Failed! Publishing App from LAN to external domain

alwazw · November 1, 2023, 5:49pm

Plz help!!!

**I followed Tom’s tutorial on youtube for HAProxy & Let’s Encrypt on pfSense to publish an instance of nextcloud.mydomain.com accessible via internet. I’m failing miserably at it. **

I have pfsense virtualized on proxmox.
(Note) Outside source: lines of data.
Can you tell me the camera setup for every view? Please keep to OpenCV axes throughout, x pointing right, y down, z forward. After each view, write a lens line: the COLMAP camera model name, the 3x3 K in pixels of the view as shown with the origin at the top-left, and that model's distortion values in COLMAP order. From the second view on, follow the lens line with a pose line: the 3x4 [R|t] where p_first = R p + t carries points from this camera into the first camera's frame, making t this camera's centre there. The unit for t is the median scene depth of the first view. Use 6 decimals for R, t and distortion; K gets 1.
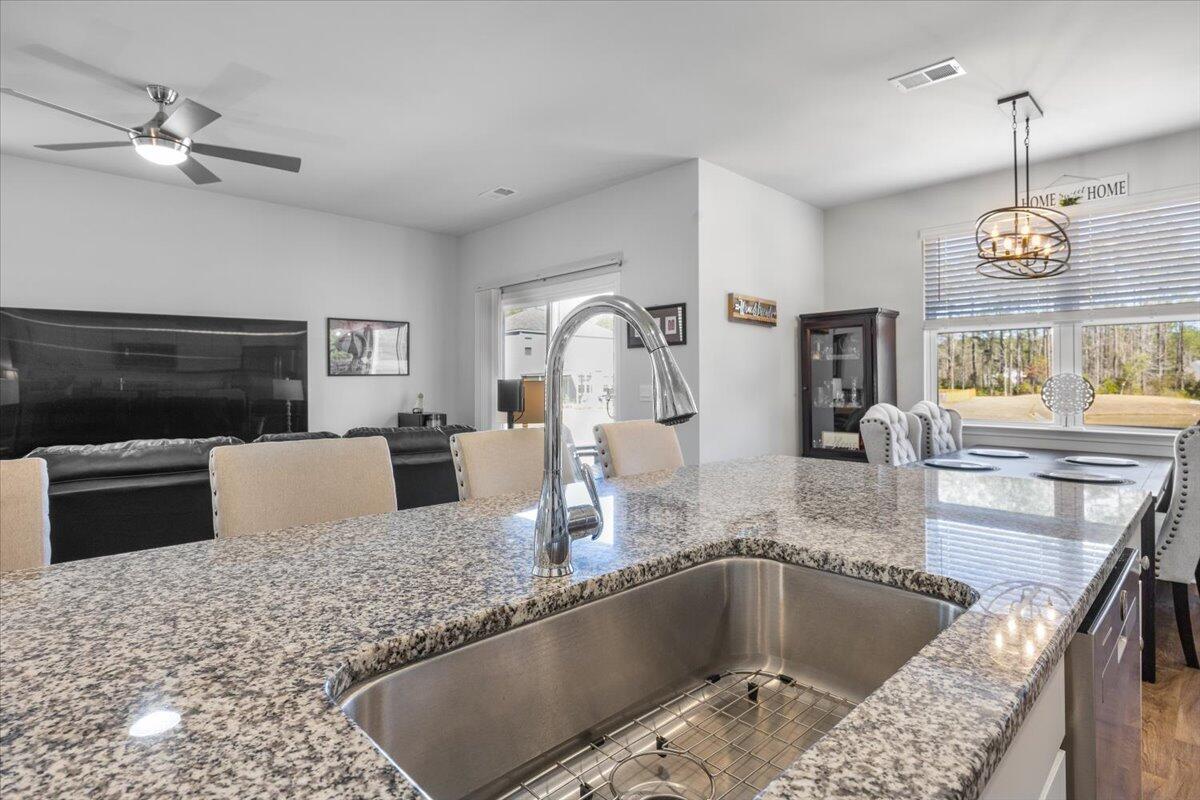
lens RADIAL K [[600.9, 0, 596.6], [0, 600.9, 369.0], [0, 0, 1]] dist [-0.003269, -0.000853]
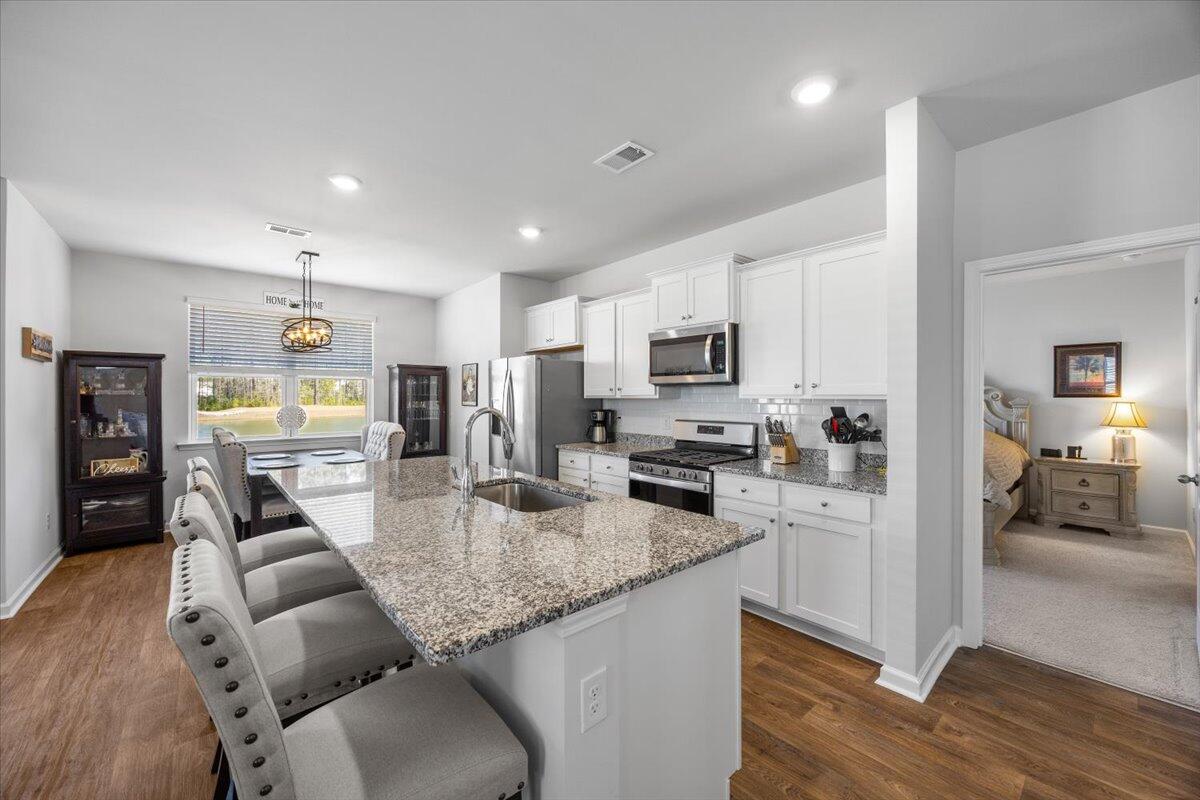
lens RADIAL K [[467.0, 0, 600.0], [0, 467.0, 400.0], [0, 0, 1]] dist [-0.001461, -0.000150]
pose [[0.052103, -0.007308, 0.998615, -0.475409], [-0.023233, 0.999694, 0.008528, -0.038791], [-0.998371, -0.023645, 0.051917, 0.047108]]
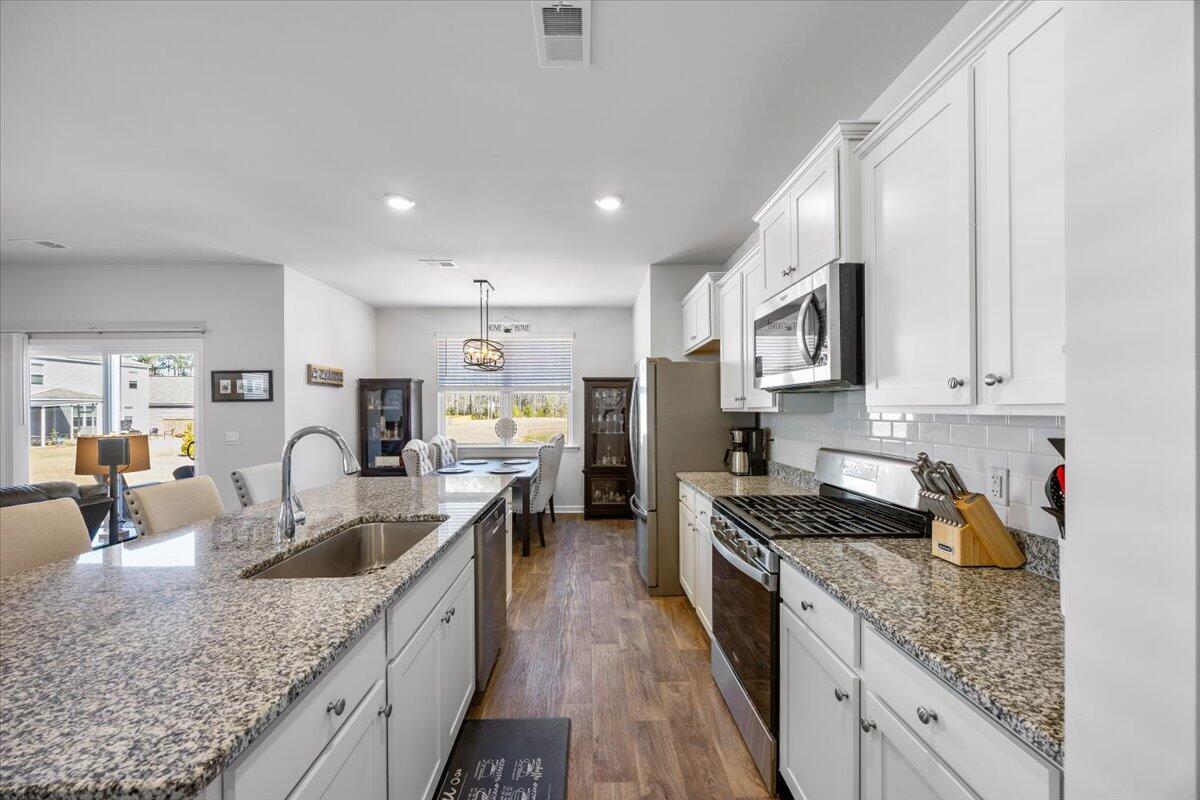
lens RADIAL K [[465.0, 0, 599.2], [0, 465.0, 412.2], [0, 0, 1]] dist [-0.000890, 0.000093]
pose [[0.674403, -0.007917, 0.738321, -0.124154], [-0.011588, 0.999706, 0.021304, -0.046330], [-0.738272, -0.022923, 0.674113, -0.236027]]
I want to publish nextcloud online for family and friends.
I tried every advise and tutorial online and still getting:

This page isn’t working nextcloud.mydomain.com redirected you too many times.

-----
My ISP Modem doesn’t allow bridging so WAN is in DMZ.

WAN & LAN interface
Block private networks off
Block bogon networks off
-----
-----
Wan 192.168.2.222
gateway 192.168.2.1
lan 10.10.10.10
turnkeylinux-nextcloud 10.10.10.42
-----
-----
Webconfigurator
HTTPS port 10443
Webgui redirect on
-----
-----
Firewall rules
LAN Default
WAN added:
Block WAN net to this firewall
Pass IPV4 TCP to WAN port 1194(OpenVPN) added by wizard
-----
-----
Acme Account keys
Name mydomain_com
Description apps
CA letsencrypt-production-2

Acme Certificate (issued and renewed succesfully)
Name wildcard_mydomain_com
Description apps
Status Active
Acme Account mydomain_com
private key 2048-bit RSA

Table
Mode Enabled
*Domain name .mydomain.com
Method DNS-cloudfare

Action list:
Mode Enabled
Command /usr/local/etc/rc.d/haproxy.sh restart
Method shell command
-----
-----
ddns nextcloud dot mydomain dot com working
-----
-----
**haproxy backend **
Mode active
Name nextcloud
Forwardto Address+Port:10.10.10.42
Address Port 80
Encrypt(SSL) no
SSL checks no
-----
-----
**haproxy frontend **
Name mydomain_com
Description apps
Status Active
–
External address - Table:
Listen address WAN address (IPv4)
Custom address greyed out
Port 443
SSL Offloading on
Type: http/https(offloading)
–
Access Control lists:
Name nextcloud
Expression Host matches:
**CS no **
Not no
Value nextcloud dot mydomain dot com
–
**Actions: **
Action Use Backend
Parameters See below
Condition acl names nextcloud
backend nextcloud
–
SSL Offloading:
Certificate: wildcard_wazzan_us
Add ACL for certificate subject alternative name ON
----
----
DNS Resolver
Enabled
DNSSEC support Enabled

Host Overrides
Host: nextcloud
Parent domain: mydomain dot com
IP to return for host: 10.10.10.42
description: nextcloud
–

LTS_Tom · November 2, 2023, 9:44am

If your ISP does not allow bridging and you don’t have a public IP then this won’t be externally accessible.

alwazw · November 3, 2023, 9:44am

Even in DMZ with DDNS?

LTS_Tom · November 3, 2023, 11:11am

Correct, if you don’t have a public IP you can not share nextcloud.